The farcical dramas – then mysterious disappearance – of ‘Lord Voldemort’

This week: Russell King

If you're going to tell a lie, make sure it's a big one. According to the BBC's Panorama, the scams allegedly perpetrated by "Trillion Dollar Con Man" Russell King, now 52, took in former England football manager Sven-Goran Eriksson, the former spymaster Sir John Walker, the board of a City bank and even the Communist dictatorship of North Korea.

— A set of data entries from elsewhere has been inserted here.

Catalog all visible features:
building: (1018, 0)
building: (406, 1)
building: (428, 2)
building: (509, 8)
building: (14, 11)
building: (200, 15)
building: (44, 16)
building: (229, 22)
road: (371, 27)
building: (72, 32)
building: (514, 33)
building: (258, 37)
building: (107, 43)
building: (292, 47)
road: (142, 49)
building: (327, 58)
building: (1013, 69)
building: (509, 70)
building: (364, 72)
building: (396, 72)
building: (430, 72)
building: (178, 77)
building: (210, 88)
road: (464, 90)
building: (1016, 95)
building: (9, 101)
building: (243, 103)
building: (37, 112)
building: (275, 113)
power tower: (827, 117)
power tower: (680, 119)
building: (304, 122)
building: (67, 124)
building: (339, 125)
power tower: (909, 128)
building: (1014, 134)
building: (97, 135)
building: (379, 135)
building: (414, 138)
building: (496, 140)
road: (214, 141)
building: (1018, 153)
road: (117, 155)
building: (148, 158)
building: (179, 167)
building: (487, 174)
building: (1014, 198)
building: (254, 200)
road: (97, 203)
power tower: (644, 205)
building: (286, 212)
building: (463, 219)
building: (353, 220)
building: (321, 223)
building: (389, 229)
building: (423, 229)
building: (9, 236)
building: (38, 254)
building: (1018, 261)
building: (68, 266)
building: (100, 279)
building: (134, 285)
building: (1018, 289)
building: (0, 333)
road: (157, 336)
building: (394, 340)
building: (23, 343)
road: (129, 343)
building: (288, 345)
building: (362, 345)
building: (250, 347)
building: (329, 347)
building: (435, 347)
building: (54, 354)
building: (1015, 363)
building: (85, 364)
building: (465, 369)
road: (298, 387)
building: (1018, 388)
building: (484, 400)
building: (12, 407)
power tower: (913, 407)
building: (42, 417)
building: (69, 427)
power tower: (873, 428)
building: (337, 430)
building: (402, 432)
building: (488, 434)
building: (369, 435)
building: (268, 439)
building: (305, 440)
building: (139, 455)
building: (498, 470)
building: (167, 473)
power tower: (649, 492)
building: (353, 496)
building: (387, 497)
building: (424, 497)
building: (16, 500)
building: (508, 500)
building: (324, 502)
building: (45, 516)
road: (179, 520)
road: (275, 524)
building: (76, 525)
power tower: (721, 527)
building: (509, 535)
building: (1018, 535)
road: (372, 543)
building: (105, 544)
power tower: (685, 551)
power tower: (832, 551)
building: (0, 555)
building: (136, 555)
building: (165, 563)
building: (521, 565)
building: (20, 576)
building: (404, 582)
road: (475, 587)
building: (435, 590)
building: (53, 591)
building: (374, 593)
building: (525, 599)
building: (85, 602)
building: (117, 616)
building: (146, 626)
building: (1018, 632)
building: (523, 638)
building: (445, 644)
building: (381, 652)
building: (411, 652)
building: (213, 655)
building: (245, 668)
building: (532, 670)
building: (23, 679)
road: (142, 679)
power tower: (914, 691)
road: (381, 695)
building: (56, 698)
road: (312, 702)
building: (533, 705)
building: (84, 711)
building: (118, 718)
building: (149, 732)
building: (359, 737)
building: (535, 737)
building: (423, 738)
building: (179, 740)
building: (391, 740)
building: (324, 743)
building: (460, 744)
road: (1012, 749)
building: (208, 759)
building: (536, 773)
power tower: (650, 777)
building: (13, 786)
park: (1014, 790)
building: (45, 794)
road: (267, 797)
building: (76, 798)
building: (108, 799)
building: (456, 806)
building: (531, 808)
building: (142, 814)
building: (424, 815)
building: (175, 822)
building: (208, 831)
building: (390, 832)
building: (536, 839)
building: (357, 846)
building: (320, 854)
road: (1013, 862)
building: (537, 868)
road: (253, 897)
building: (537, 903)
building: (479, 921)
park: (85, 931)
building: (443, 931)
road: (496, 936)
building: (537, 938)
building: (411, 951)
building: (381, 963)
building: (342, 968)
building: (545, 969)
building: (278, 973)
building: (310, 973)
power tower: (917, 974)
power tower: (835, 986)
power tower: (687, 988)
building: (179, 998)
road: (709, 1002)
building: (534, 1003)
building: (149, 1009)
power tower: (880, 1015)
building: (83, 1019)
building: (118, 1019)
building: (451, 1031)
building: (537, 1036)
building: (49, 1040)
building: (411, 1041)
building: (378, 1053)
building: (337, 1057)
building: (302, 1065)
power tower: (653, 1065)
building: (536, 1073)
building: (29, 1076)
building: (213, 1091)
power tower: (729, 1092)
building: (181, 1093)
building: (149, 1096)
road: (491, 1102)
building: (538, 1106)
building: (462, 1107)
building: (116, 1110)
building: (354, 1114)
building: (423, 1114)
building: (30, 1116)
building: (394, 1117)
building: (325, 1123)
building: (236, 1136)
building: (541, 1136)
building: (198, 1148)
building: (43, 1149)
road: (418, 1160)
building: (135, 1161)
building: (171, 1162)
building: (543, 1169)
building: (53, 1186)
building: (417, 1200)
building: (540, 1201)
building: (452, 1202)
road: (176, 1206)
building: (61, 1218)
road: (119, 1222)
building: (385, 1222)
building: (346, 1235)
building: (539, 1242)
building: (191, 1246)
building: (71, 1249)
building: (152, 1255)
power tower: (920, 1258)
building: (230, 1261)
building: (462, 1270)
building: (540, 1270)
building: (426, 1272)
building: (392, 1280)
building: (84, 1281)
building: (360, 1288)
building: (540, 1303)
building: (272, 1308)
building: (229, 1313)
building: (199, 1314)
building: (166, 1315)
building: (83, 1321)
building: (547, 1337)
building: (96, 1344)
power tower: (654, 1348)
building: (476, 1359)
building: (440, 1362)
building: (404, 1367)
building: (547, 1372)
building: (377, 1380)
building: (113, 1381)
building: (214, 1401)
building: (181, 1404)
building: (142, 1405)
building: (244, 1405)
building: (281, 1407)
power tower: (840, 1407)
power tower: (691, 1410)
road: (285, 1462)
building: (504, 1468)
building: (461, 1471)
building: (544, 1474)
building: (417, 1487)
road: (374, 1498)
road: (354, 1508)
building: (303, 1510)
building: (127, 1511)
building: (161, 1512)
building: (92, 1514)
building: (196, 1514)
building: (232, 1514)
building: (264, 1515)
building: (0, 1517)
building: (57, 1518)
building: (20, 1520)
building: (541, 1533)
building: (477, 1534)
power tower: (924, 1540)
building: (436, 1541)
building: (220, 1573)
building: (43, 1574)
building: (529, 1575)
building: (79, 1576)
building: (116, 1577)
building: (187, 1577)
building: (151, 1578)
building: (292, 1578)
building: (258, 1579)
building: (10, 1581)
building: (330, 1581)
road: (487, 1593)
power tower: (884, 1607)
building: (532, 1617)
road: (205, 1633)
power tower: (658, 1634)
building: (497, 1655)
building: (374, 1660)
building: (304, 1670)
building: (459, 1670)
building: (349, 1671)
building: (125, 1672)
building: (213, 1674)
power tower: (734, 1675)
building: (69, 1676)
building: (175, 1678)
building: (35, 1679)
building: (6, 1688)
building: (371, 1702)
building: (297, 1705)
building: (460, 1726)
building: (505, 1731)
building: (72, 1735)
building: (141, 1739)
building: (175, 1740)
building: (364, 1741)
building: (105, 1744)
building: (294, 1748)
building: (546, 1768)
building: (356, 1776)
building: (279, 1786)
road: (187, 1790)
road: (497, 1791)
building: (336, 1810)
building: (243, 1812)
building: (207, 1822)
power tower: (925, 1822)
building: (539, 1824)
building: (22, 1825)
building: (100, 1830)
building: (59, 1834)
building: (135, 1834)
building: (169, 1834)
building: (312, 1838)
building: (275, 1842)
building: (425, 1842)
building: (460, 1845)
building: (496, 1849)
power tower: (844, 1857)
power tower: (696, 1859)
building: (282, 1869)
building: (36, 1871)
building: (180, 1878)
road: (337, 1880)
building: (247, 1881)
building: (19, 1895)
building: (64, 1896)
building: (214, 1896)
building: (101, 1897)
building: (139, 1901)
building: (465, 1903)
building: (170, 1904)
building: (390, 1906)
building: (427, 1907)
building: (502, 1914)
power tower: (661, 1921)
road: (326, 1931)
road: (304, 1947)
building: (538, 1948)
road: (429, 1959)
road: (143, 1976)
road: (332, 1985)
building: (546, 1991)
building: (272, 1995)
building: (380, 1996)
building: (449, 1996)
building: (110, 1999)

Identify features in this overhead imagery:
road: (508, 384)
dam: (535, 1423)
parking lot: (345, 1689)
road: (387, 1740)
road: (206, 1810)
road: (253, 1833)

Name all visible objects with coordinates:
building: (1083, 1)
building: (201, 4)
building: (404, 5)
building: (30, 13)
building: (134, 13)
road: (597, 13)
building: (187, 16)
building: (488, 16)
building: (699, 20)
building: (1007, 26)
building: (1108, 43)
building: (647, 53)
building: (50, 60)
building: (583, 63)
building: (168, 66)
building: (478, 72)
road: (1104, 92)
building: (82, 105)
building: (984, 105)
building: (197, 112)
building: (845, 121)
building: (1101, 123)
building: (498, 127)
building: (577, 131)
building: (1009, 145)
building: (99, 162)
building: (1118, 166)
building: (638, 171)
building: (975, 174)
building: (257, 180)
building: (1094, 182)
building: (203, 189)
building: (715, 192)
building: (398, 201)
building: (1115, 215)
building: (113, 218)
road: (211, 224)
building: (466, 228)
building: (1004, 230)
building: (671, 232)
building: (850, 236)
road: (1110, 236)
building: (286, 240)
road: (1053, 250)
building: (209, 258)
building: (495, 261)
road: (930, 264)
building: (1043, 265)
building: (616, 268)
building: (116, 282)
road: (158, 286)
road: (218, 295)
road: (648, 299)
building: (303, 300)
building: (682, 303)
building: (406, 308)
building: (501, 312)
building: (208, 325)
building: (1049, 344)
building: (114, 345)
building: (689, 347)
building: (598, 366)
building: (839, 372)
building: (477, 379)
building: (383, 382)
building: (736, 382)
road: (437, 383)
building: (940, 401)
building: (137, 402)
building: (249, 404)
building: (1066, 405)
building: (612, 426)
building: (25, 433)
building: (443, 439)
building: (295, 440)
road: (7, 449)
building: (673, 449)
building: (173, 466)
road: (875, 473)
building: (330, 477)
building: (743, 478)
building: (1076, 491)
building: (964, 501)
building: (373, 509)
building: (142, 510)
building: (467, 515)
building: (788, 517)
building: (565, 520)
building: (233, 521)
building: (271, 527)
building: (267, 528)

They all fell for the oldest trick in the game, says investigative reporter Peter Walker: "The promise of riches when, in reality, there were none."

The Serious Fraud Office (SFO) is now investigating whether King a once small-time crook who was jailed for two years in 1991 for faking the theft of a £600,000 Aston Martin for the insurance money masterminded the giant con trick that precipitated the collapse of the investment bank First London plc and nearly wiped out the Football League's oldest club, Notts County. It's likely to be a tricky process, says The Guardian, not least because King openly boasts that he never puts his name on bank accounts, shareholdings, or directorships. At Notts County (where he claims to have been a mere "consultant" in the 2009 deal that saw the club taken over by a shadowy Swiss-based investment vehicle named Qadbak) he took the moniker Lord Voldemort, after the character in the Harry Potter books also known as "He-Who-Must-Not-Be-Named".